Hm, let's see - is reading through a 22 page pdf about a court case (presumably written in lawyer lingo) good use of hacker time?


Much more relevant than CIA manuals, 'the problem with black people', treasure islands or some of the other crap getting voted up.


Maybe - I don't question that the case in question could be interesting, but surely it could be summarized in less than 22 pages of lawyer lingo?


No argument there.

Basically it's an infringement case, stating that removing stuff when asked isn't good enough.


'Lawyer Lingo?' It reads quite well and is a well organized document. The outcome also will set the precedent and give na idea on how the Courts are going to handle new technology.


I agree that the number of pages alone should not disqualify it. If somebody would post the "ultimate Erlang reference in 100 pages", it would probably be upvoted, too. But please at least give me a reason to start reading it. Should I really read through 22 pages to figure out if it is even relevant to me?

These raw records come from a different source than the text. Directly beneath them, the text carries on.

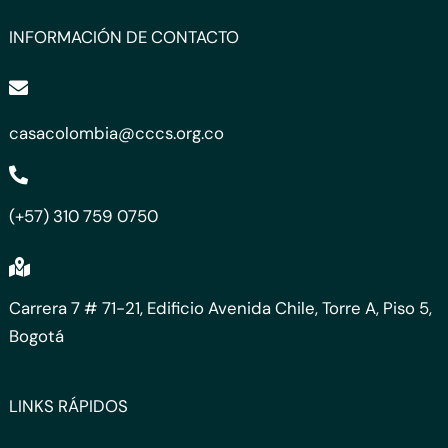
INFORMACIÓN DE CONTACTO
casacolombia@cccs.org.co
(+57) 310 759 0750
Carrera 7 # 71-21, Edificio Avenida Chile, Torre A, Piso 5,
Bogotá
LINKS RÁPIDOS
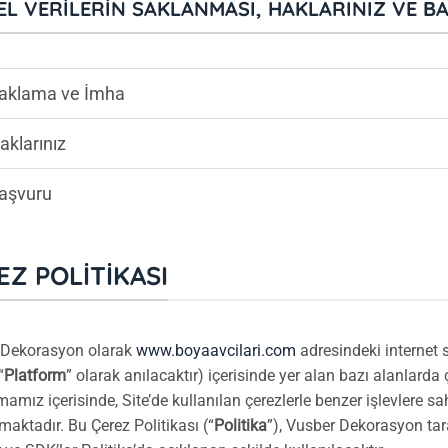
SEL VERILERIN SAKLANMASI, HAKLARINIZ VE 
aklama ve İmha
aklarınız
aşvuru
EZ POLITIKASI
 Dekorasyon olarak
www.boyaavcilari.com
adresindeki internet s
“
Platform
” olarak anılacaktır) içerisinde yer alan bazı alanlarda
amız içerisinde, Site’de kullanılan çerezlerle benzer işlevlere 
maktadır. Bu Çerez Politikası (“
Politika
”), Vusber Dekorasyon tar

you obviously do not need to read all the 22 pages... it is well organized and you can navigate the document very clearly. I looked for about a minute and was able to figure everything I needed. It's actually quite interesting and informative...in the time it has taken you to write all of these replies you definitely could have gotten some idea what this 'lawyer lingo' really was.


Anyone got a Scribd mirror of the PDF?


Can't people use some better models for monetizing on their creations in place of old "Pay us or we won't show you!"? It's hurting all of us and we have technology now to deal with this some better way.